Scan the data. Collect each line that contains the word "linejoin".

(Extracted records)
+++++
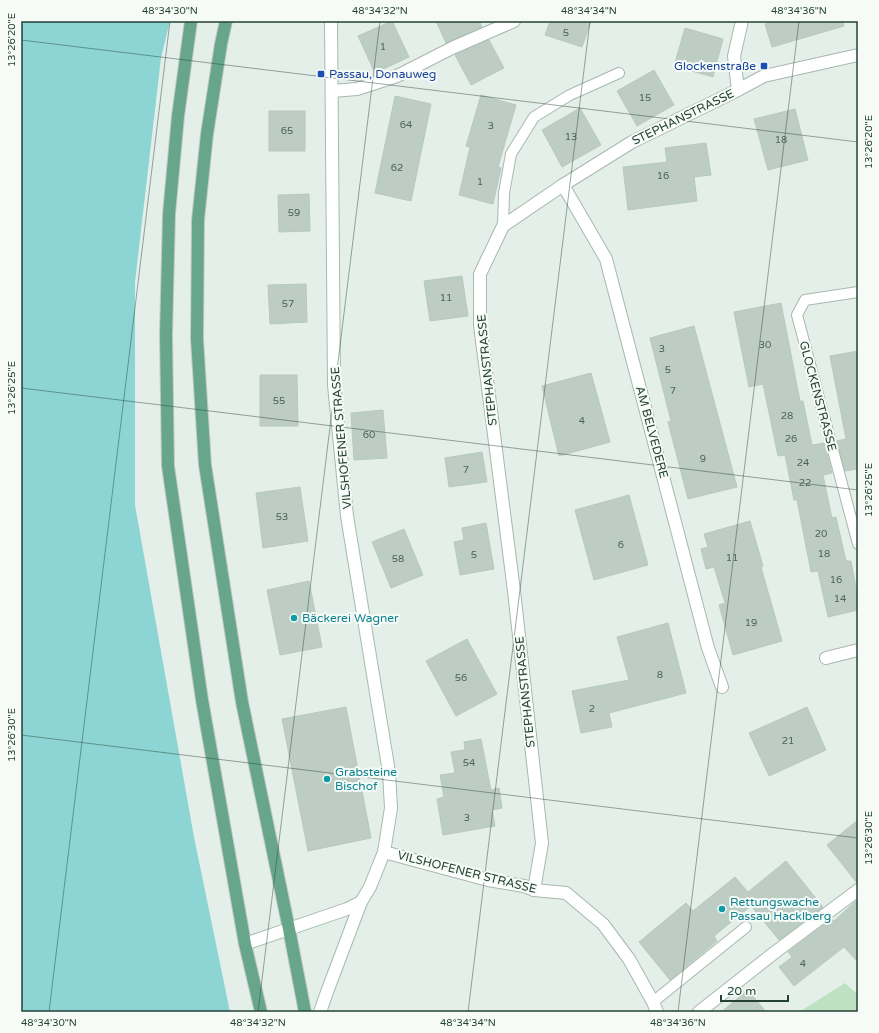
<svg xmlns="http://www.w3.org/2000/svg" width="879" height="1033" font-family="'Varela Round',sans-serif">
	<rect width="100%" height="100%" fill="#e5efe9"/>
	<polygon fill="#bee1c1" points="845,983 858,995 858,1012 799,1012"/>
	<polygon fill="#8cd5d4" points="21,21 170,21 161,58 135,282 135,505 194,837 230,1012 21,1012"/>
	<g fill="#bdcdc4" stroke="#b7c9bf">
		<polygon points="392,21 409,57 375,73 358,36"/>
		<polygon points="436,21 479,21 482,27 446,43"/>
		<polygon points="550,21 591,21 582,47 545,35"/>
		<polygon points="776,21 843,21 844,26 772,47 765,24"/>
		<polygon points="685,28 723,39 713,77 674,66"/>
		<polygon points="489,40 504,68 471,85 455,55"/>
		<polygon points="654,70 674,105 637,126 617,91"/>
		<polygon points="481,95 516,105 498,167 501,168 493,204 459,195 470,147 466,146"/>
		<polygon points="395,96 431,104 411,201 375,193"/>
		<polygon points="580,108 601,145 562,167 542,130"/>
		<polygon points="795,109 808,160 768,170 754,119"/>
		<rect x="269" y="111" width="36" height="40"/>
		<polygon points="706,143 711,175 694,177 697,201 628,210 623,167 667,162 665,148"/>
		<polygon points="309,194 310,231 279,232 278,195"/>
		<polygon points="462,276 468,316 430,321 424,281"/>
		<polygon points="306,284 307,322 270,324 268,285"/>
		<polygon points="781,303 800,401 803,401 812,445 824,443 832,473 823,475 832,518 836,517 846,561 851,561 858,598 858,610 828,617 818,571 811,572 797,500 794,500 785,455 778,456 763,384 749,387 734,312"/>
		<polygon points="694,326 737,487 688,499 668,422 671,421 650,338"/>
		<polygon points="858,351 858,469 845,471 837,441 846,439 830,356"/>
		<polygon points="591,373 610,442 559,456 542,386"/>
		<polygon points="260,375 297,375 298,426 260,426"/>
		<polygon points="383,410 387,458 354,460 351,413"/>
		<polygon points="482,452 487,482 449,487 445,458"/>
		<polygon points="300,487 308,541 263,548 256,493"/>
		<polygon points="629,495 648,565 594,580 575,510"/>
		<polygon points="750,521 763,566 761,567 782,641 733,655 719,605 725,603 714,567 706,569 701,549 708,547 704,534"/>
		<polygon points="486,523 494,569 460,575 454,542 464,540 462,528"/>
		<polygon points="404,529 423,575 391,588 372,542"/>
		<polygon points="309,581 322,647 280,655 267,590"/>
		<polygon points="668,623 686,693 609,713 612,727 581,733 572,691 629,680 617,637"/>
		<polygon points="467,639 497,694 456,716 426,661"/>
		<polygon points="346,707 371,838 308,851 282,719"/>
		<polygon points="807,707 826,750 769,776 749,733"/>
		<polygon points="481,739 491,790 499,788 502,808 492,810 495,826 443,835 437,799 444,797 440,775 455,773 451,752 465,750 464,742"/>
		<polygon points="858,820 858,883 857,883 827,845"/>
		<polygon points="786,861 823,907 779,940 751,906 714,936 717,941 670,980 639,942 686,903 693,911 735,877 748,892"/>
		<polygon points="858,899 858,962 844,947 794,986 779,967 792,957 788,952 832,919 834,921"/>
		<polygon points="748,990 766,1012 721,1012"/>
	</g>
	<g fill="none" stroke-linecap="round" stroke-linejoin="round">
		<defs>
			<g id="lane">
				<polyline points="503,226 504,193 511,154 534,117 570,95 619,73"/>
				<polyline points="858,292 805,300 797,315 858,544"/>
				<polyline points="653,1002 746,927"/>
			</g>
			<g id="street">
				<polyline points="738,90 734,56 742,21"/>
				<polyline points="332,91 357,89 397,76 452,48 514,21"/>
				<polyline points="563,185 606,259 708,648 722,687"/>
				<polyline points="826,658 858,650"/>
				<polyline points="384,852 488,880 524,886 534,890 566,893 603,924 629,959 653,1002 657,1012"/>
				<polyline points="534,890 542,843 514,591 480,325 480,274 503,226 563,185 632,142 732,93 764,76 858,55"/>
				<polyline points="699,1012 774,953 858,890"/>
			</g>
			<g id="secondary">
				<polyline points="245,944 347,909 361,902"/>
				<polyline points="320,1012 327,992 361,902 370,887 384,852 391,808 389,772 347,516 334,385 331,21"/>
			</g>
			<g id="primary">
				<polyline points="191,21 178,116 169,214 166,335 168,466 202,700 245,944 261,1012"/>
				<polyline points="226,21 221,44 207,134 198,220 197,339 205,465 242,702 289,929 305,1012"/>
			</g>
		</defs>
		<use href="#lane" stroke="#a7b8af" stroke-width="12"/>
		<use href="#street" stroke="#a7b8af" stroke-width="14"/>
		<use href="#secondary" stroke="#a3bbaf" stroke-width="14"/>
		<use href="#primary" stroke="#c1cac6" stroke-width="14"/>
		<use href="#lane" stroke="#fff" stroke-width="10"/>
		<use href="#street" stroke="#fff" stroke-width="12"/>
		<use href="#secondary" stroke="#fff" stroke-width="12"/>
		<use href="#primary" stroke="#68a68c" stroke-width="12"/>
	</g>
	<path fill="none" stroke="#234235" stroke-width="1" stroke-opacity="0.45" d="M21 40 858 142M21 388 858 490M21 735 858 838M49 1012 170 21M258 1012 380 21M468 1012 590 21M678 1012 799 21"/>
	<g fill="#1a4fb4" stroke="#f7fbf8" stroke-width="1.5">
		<rect x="760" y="62" width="8" height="8" rx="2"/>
		<rect x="317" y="70" width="8" height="8" rx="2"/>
	</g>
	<g fill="#0f9aa8" stroke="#f7fbf8" stroke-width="1.5">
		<circle cx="294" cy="618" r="4"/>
		<circle cx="327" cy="779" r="4"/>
		<circle cx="722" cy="909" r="4"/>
	</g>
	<g text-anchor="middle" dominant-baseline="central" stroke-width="4" stroke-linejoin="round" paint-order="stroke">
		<g font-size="10" fill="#4a6559">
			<text x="566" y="33">5</text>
			<text x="383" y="47">1</text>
			<text x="645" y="98">15</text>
			<text x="406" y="125">64</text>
			<text x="491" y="126">3</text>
			<text x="287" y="131">65</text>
			<text x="571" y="137">13</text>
			<text x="781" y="140">18</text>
			<text x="397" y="168">62</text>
			<text x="663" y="176">16</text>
			<text x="480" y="182">1</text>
			<text x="294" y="213">59</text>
			<text x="446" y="298">11</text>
			<text x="288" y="304">57</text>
			<text x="765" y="345">30</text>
			<text x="662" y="349">3</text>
			<text x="668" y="370">5</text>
			<text x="673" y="391">7</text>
			<text x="279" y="401">55</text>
			<text x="787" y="416">28</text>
			<text x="582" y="421">4</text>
			<text x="369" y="435">60</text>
			<text x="791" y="439">26</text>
			<text x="703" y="459">9</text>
			<text x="803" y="463">24</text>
			<text x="466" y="470">7</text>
			<text x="805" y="483">22</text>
			<text x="282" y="517">53</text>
			<text x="821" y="534">20</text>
			<text x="621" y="545">6</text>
			<text x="824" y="554">18</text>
			<text x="474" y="555">5</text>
			<text x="732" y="558">11</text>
			<text x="398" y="559">58</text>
			<text x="836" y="580">16</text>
			<text x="840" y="599">14</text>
			<text x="751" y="623">19</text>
			<text x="660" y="675">8</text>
			<text x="461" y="678">56</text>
			<text x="592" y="709">2</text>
			<text x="788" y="741">21</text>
			<text x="469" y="763">54</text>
			<text x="467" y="818">3</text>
			<text x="803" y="964">4</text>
		</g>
		<g font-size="12" fill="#164399" stroke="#f7fbf8" text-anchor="end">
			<text x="756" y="66">Glockenstraße</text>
			<text x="329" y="74" text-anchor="start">Passau, Donauweg</text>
		</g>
		<g font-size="12" fill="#234235" stroke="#f7fbf8">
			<text transform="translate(683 117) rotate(-26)">STEPHANSTRASSE</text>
			<text transform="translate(487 370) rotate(-96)">STEPHANSTRASSE</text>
			<text transform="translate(818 396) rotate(75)">GLOCKENSTRASSE</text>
			<text transform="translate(652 432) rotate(75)">AM BELVEDERE</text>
			<text transform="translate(341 438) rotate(-95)">VILSHOFENER STRASSE</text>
			<text transform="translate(525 692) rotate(-96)">STEPHANSTRASSE</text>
			<text transform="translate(467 872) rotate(14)">VILSHOFENER STRASSE</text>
		</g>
		<g font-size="12" fill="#0d838f" stroke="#f7fbf8" text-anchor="start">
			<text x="302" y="618">Bäckerei Wagner</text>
			<text x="335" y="772">Grabsteine<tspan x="335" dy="14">Bischof</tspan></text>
			<text x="730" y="902">Rettungswache<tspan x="730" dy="14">Passau Hacklberg</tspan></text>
		</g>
	</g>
	<rect width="879" height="1033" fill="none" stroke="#f7fbf8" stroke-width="44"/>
	<path d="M721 995v6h67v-6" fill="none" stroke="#234235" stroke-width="2"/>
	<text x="727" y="995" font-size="12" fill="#234235" stroke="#f7fbf8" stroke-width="3" paint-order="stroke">20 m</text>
	<rect x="22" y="22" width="835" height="989" fill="none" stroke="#234235" stroke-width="1.5"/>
	<g font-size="10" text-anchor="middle" fill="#234235">
		<text x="170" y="14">48°34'30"N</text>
		<text x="380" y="14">48°34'32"N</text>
		<text x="589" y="14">48°34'34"N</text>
		<text x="799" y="14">48°34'36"N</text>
		<text transform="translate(11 40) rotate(-90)" y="4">13°26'20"E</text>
		<text transform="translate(868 142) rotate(-90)" y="4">13°26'20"E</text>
		<text transform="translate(11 388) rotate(-90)" y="4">13°26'25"E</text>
		<text transform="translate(868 490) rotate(-90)" y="4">13°26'25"E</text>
		<text transform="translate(11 735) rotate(-90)" y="4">13°26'30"E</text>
		<text transform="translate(868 838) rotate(-90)" y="4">13°26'30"E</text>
		<text x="49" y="1026">48°34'30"N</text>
		<text x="258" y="1026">48°34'32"N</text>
		<text x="468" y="1026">48°34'34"N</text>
		<text x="678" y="1026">48°34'36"N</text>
	</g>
</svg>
+++++
Worked solution:
	<g fill="none" stroke-linecap="round" stroke-linejoin="round">
	<g text-anchor="middle" dominant-baseline="central" stroke-width="4" stroke-linejoin="round" paint-order="stroke">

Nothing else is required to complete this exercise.